Directions for this task:
If a line includes "ocupación", copy it out of the entries.

Dataset entries:
##########
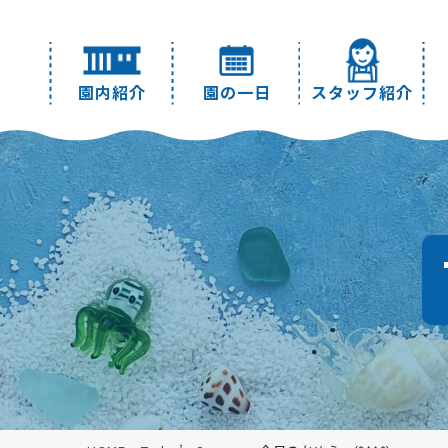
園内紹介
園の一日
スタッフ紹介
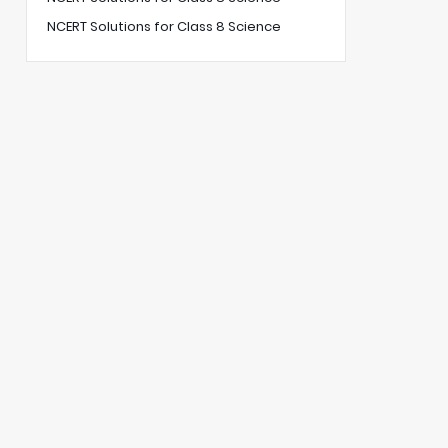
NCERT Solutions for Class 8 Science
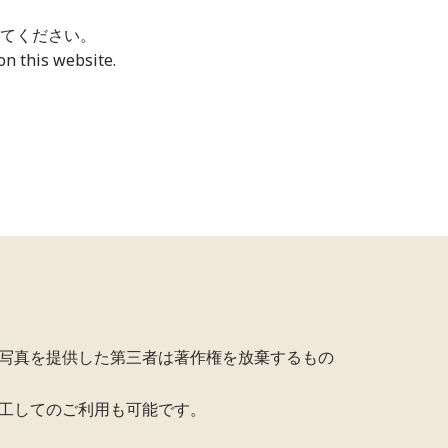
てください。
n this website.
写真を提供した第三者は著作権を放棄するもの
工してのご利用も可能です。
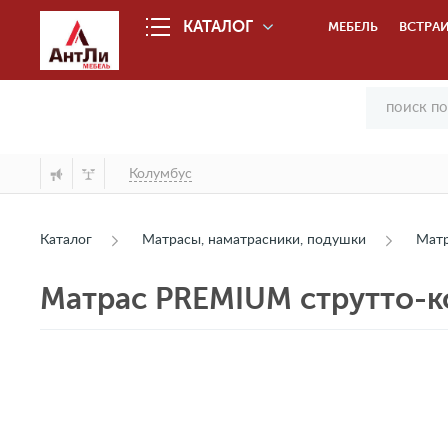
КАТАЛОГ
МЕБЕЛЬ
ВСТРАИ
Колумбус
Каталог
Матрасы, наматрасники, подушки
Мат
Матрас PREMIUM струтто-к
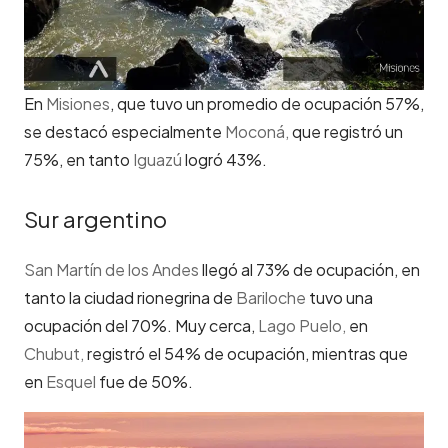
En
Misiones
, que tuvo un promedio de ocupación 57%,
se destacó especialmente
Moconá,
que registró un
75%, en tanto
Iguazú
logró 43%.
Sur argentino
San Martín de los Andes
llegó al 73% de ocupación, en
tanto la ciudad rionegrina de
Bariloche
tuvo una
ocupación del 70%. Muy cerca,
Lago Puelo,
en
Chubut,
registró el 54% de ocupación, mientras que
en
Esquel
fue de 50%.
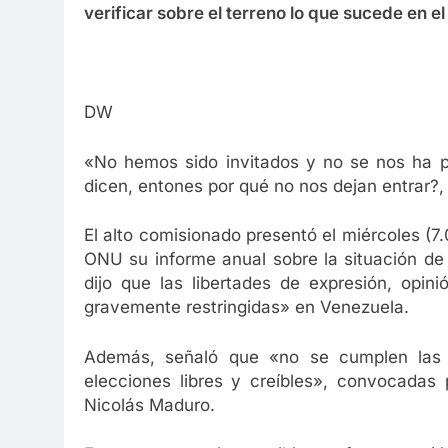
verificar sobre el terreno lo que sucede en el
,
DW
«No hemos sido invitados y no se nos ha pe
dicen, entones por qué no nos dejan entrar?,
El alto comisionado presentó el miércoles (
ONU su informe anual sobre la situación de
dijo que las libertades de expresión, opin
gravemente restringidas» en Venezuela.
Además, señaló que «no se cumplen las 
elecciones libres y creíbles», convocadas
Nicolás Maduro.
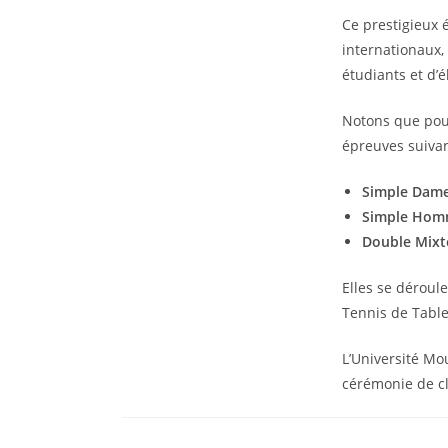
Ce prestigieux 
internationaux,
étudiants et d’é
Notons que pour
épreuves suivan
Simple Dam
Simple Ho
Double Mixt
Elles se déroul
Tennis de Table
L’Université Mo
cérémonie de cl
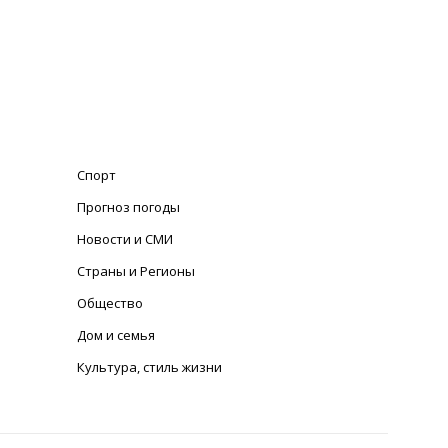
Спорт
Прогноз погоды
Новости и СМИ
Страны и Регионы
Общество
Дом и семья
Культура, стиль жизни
##########
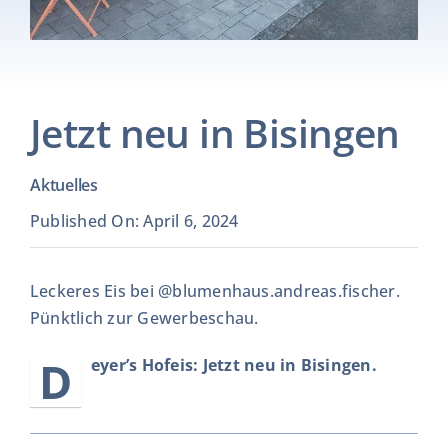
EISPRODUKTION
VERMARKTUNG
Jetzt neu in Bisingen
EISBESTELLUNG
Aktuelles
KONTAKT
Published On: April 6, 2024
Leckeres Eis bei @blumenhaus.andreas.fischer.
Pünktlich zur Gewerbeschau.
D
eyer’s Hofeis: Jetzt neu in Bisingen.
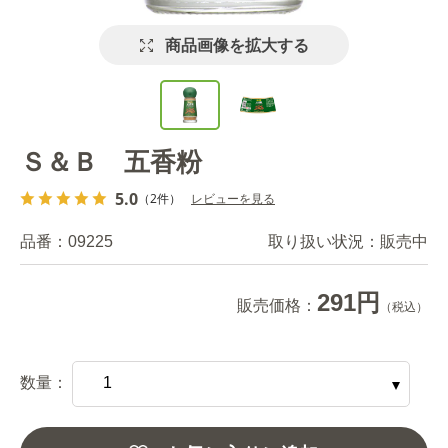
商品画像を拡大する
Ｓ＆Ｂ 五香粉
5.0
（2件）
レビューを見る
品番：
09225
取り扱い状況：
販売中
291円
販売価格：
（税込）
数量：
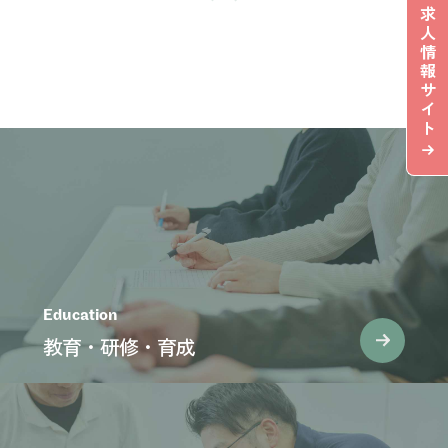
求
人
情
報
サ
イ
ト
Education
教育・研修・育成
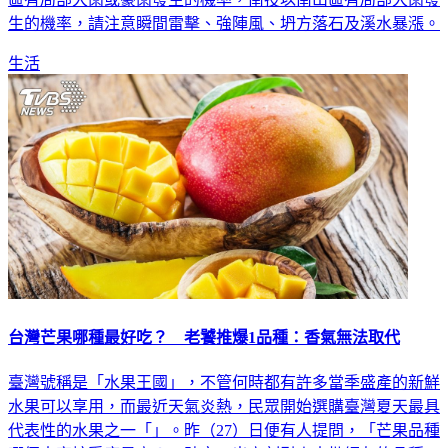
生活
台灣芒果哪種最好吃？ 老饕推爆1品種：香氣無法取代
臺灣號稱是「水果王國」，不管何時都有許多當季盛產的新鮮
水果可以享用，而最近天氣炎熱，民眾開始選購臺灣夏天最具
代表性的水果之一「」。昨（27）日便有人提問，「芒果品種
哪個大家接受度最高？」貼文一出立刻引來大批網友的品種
##########
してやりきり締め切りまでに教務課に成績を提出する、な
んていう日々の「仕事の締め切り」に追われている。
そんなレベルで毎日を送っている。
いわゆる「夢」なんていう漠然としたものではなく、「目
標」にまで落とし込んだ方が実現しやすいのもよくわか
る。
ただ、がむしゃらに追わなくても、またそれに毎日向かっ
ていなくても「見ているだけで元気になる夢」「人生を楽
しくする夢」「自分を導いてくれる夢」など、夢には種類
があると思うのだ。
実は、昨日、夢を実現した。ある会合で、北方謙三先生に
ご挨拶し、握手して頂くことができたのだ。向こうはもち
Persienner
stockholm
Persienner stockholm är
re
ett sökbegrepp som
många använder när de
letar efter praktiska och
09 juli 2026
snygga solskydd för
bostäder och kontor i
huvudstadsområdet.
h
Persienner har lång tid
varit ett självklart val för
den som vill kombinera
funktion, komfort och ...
##########
Exercise result:
, que tuvo un promedio de ocupación 57%,
llegó al 73% de ocupación, en
ocupación del 70%. Muy cerca,
registró el 54% de ocupación, mientras que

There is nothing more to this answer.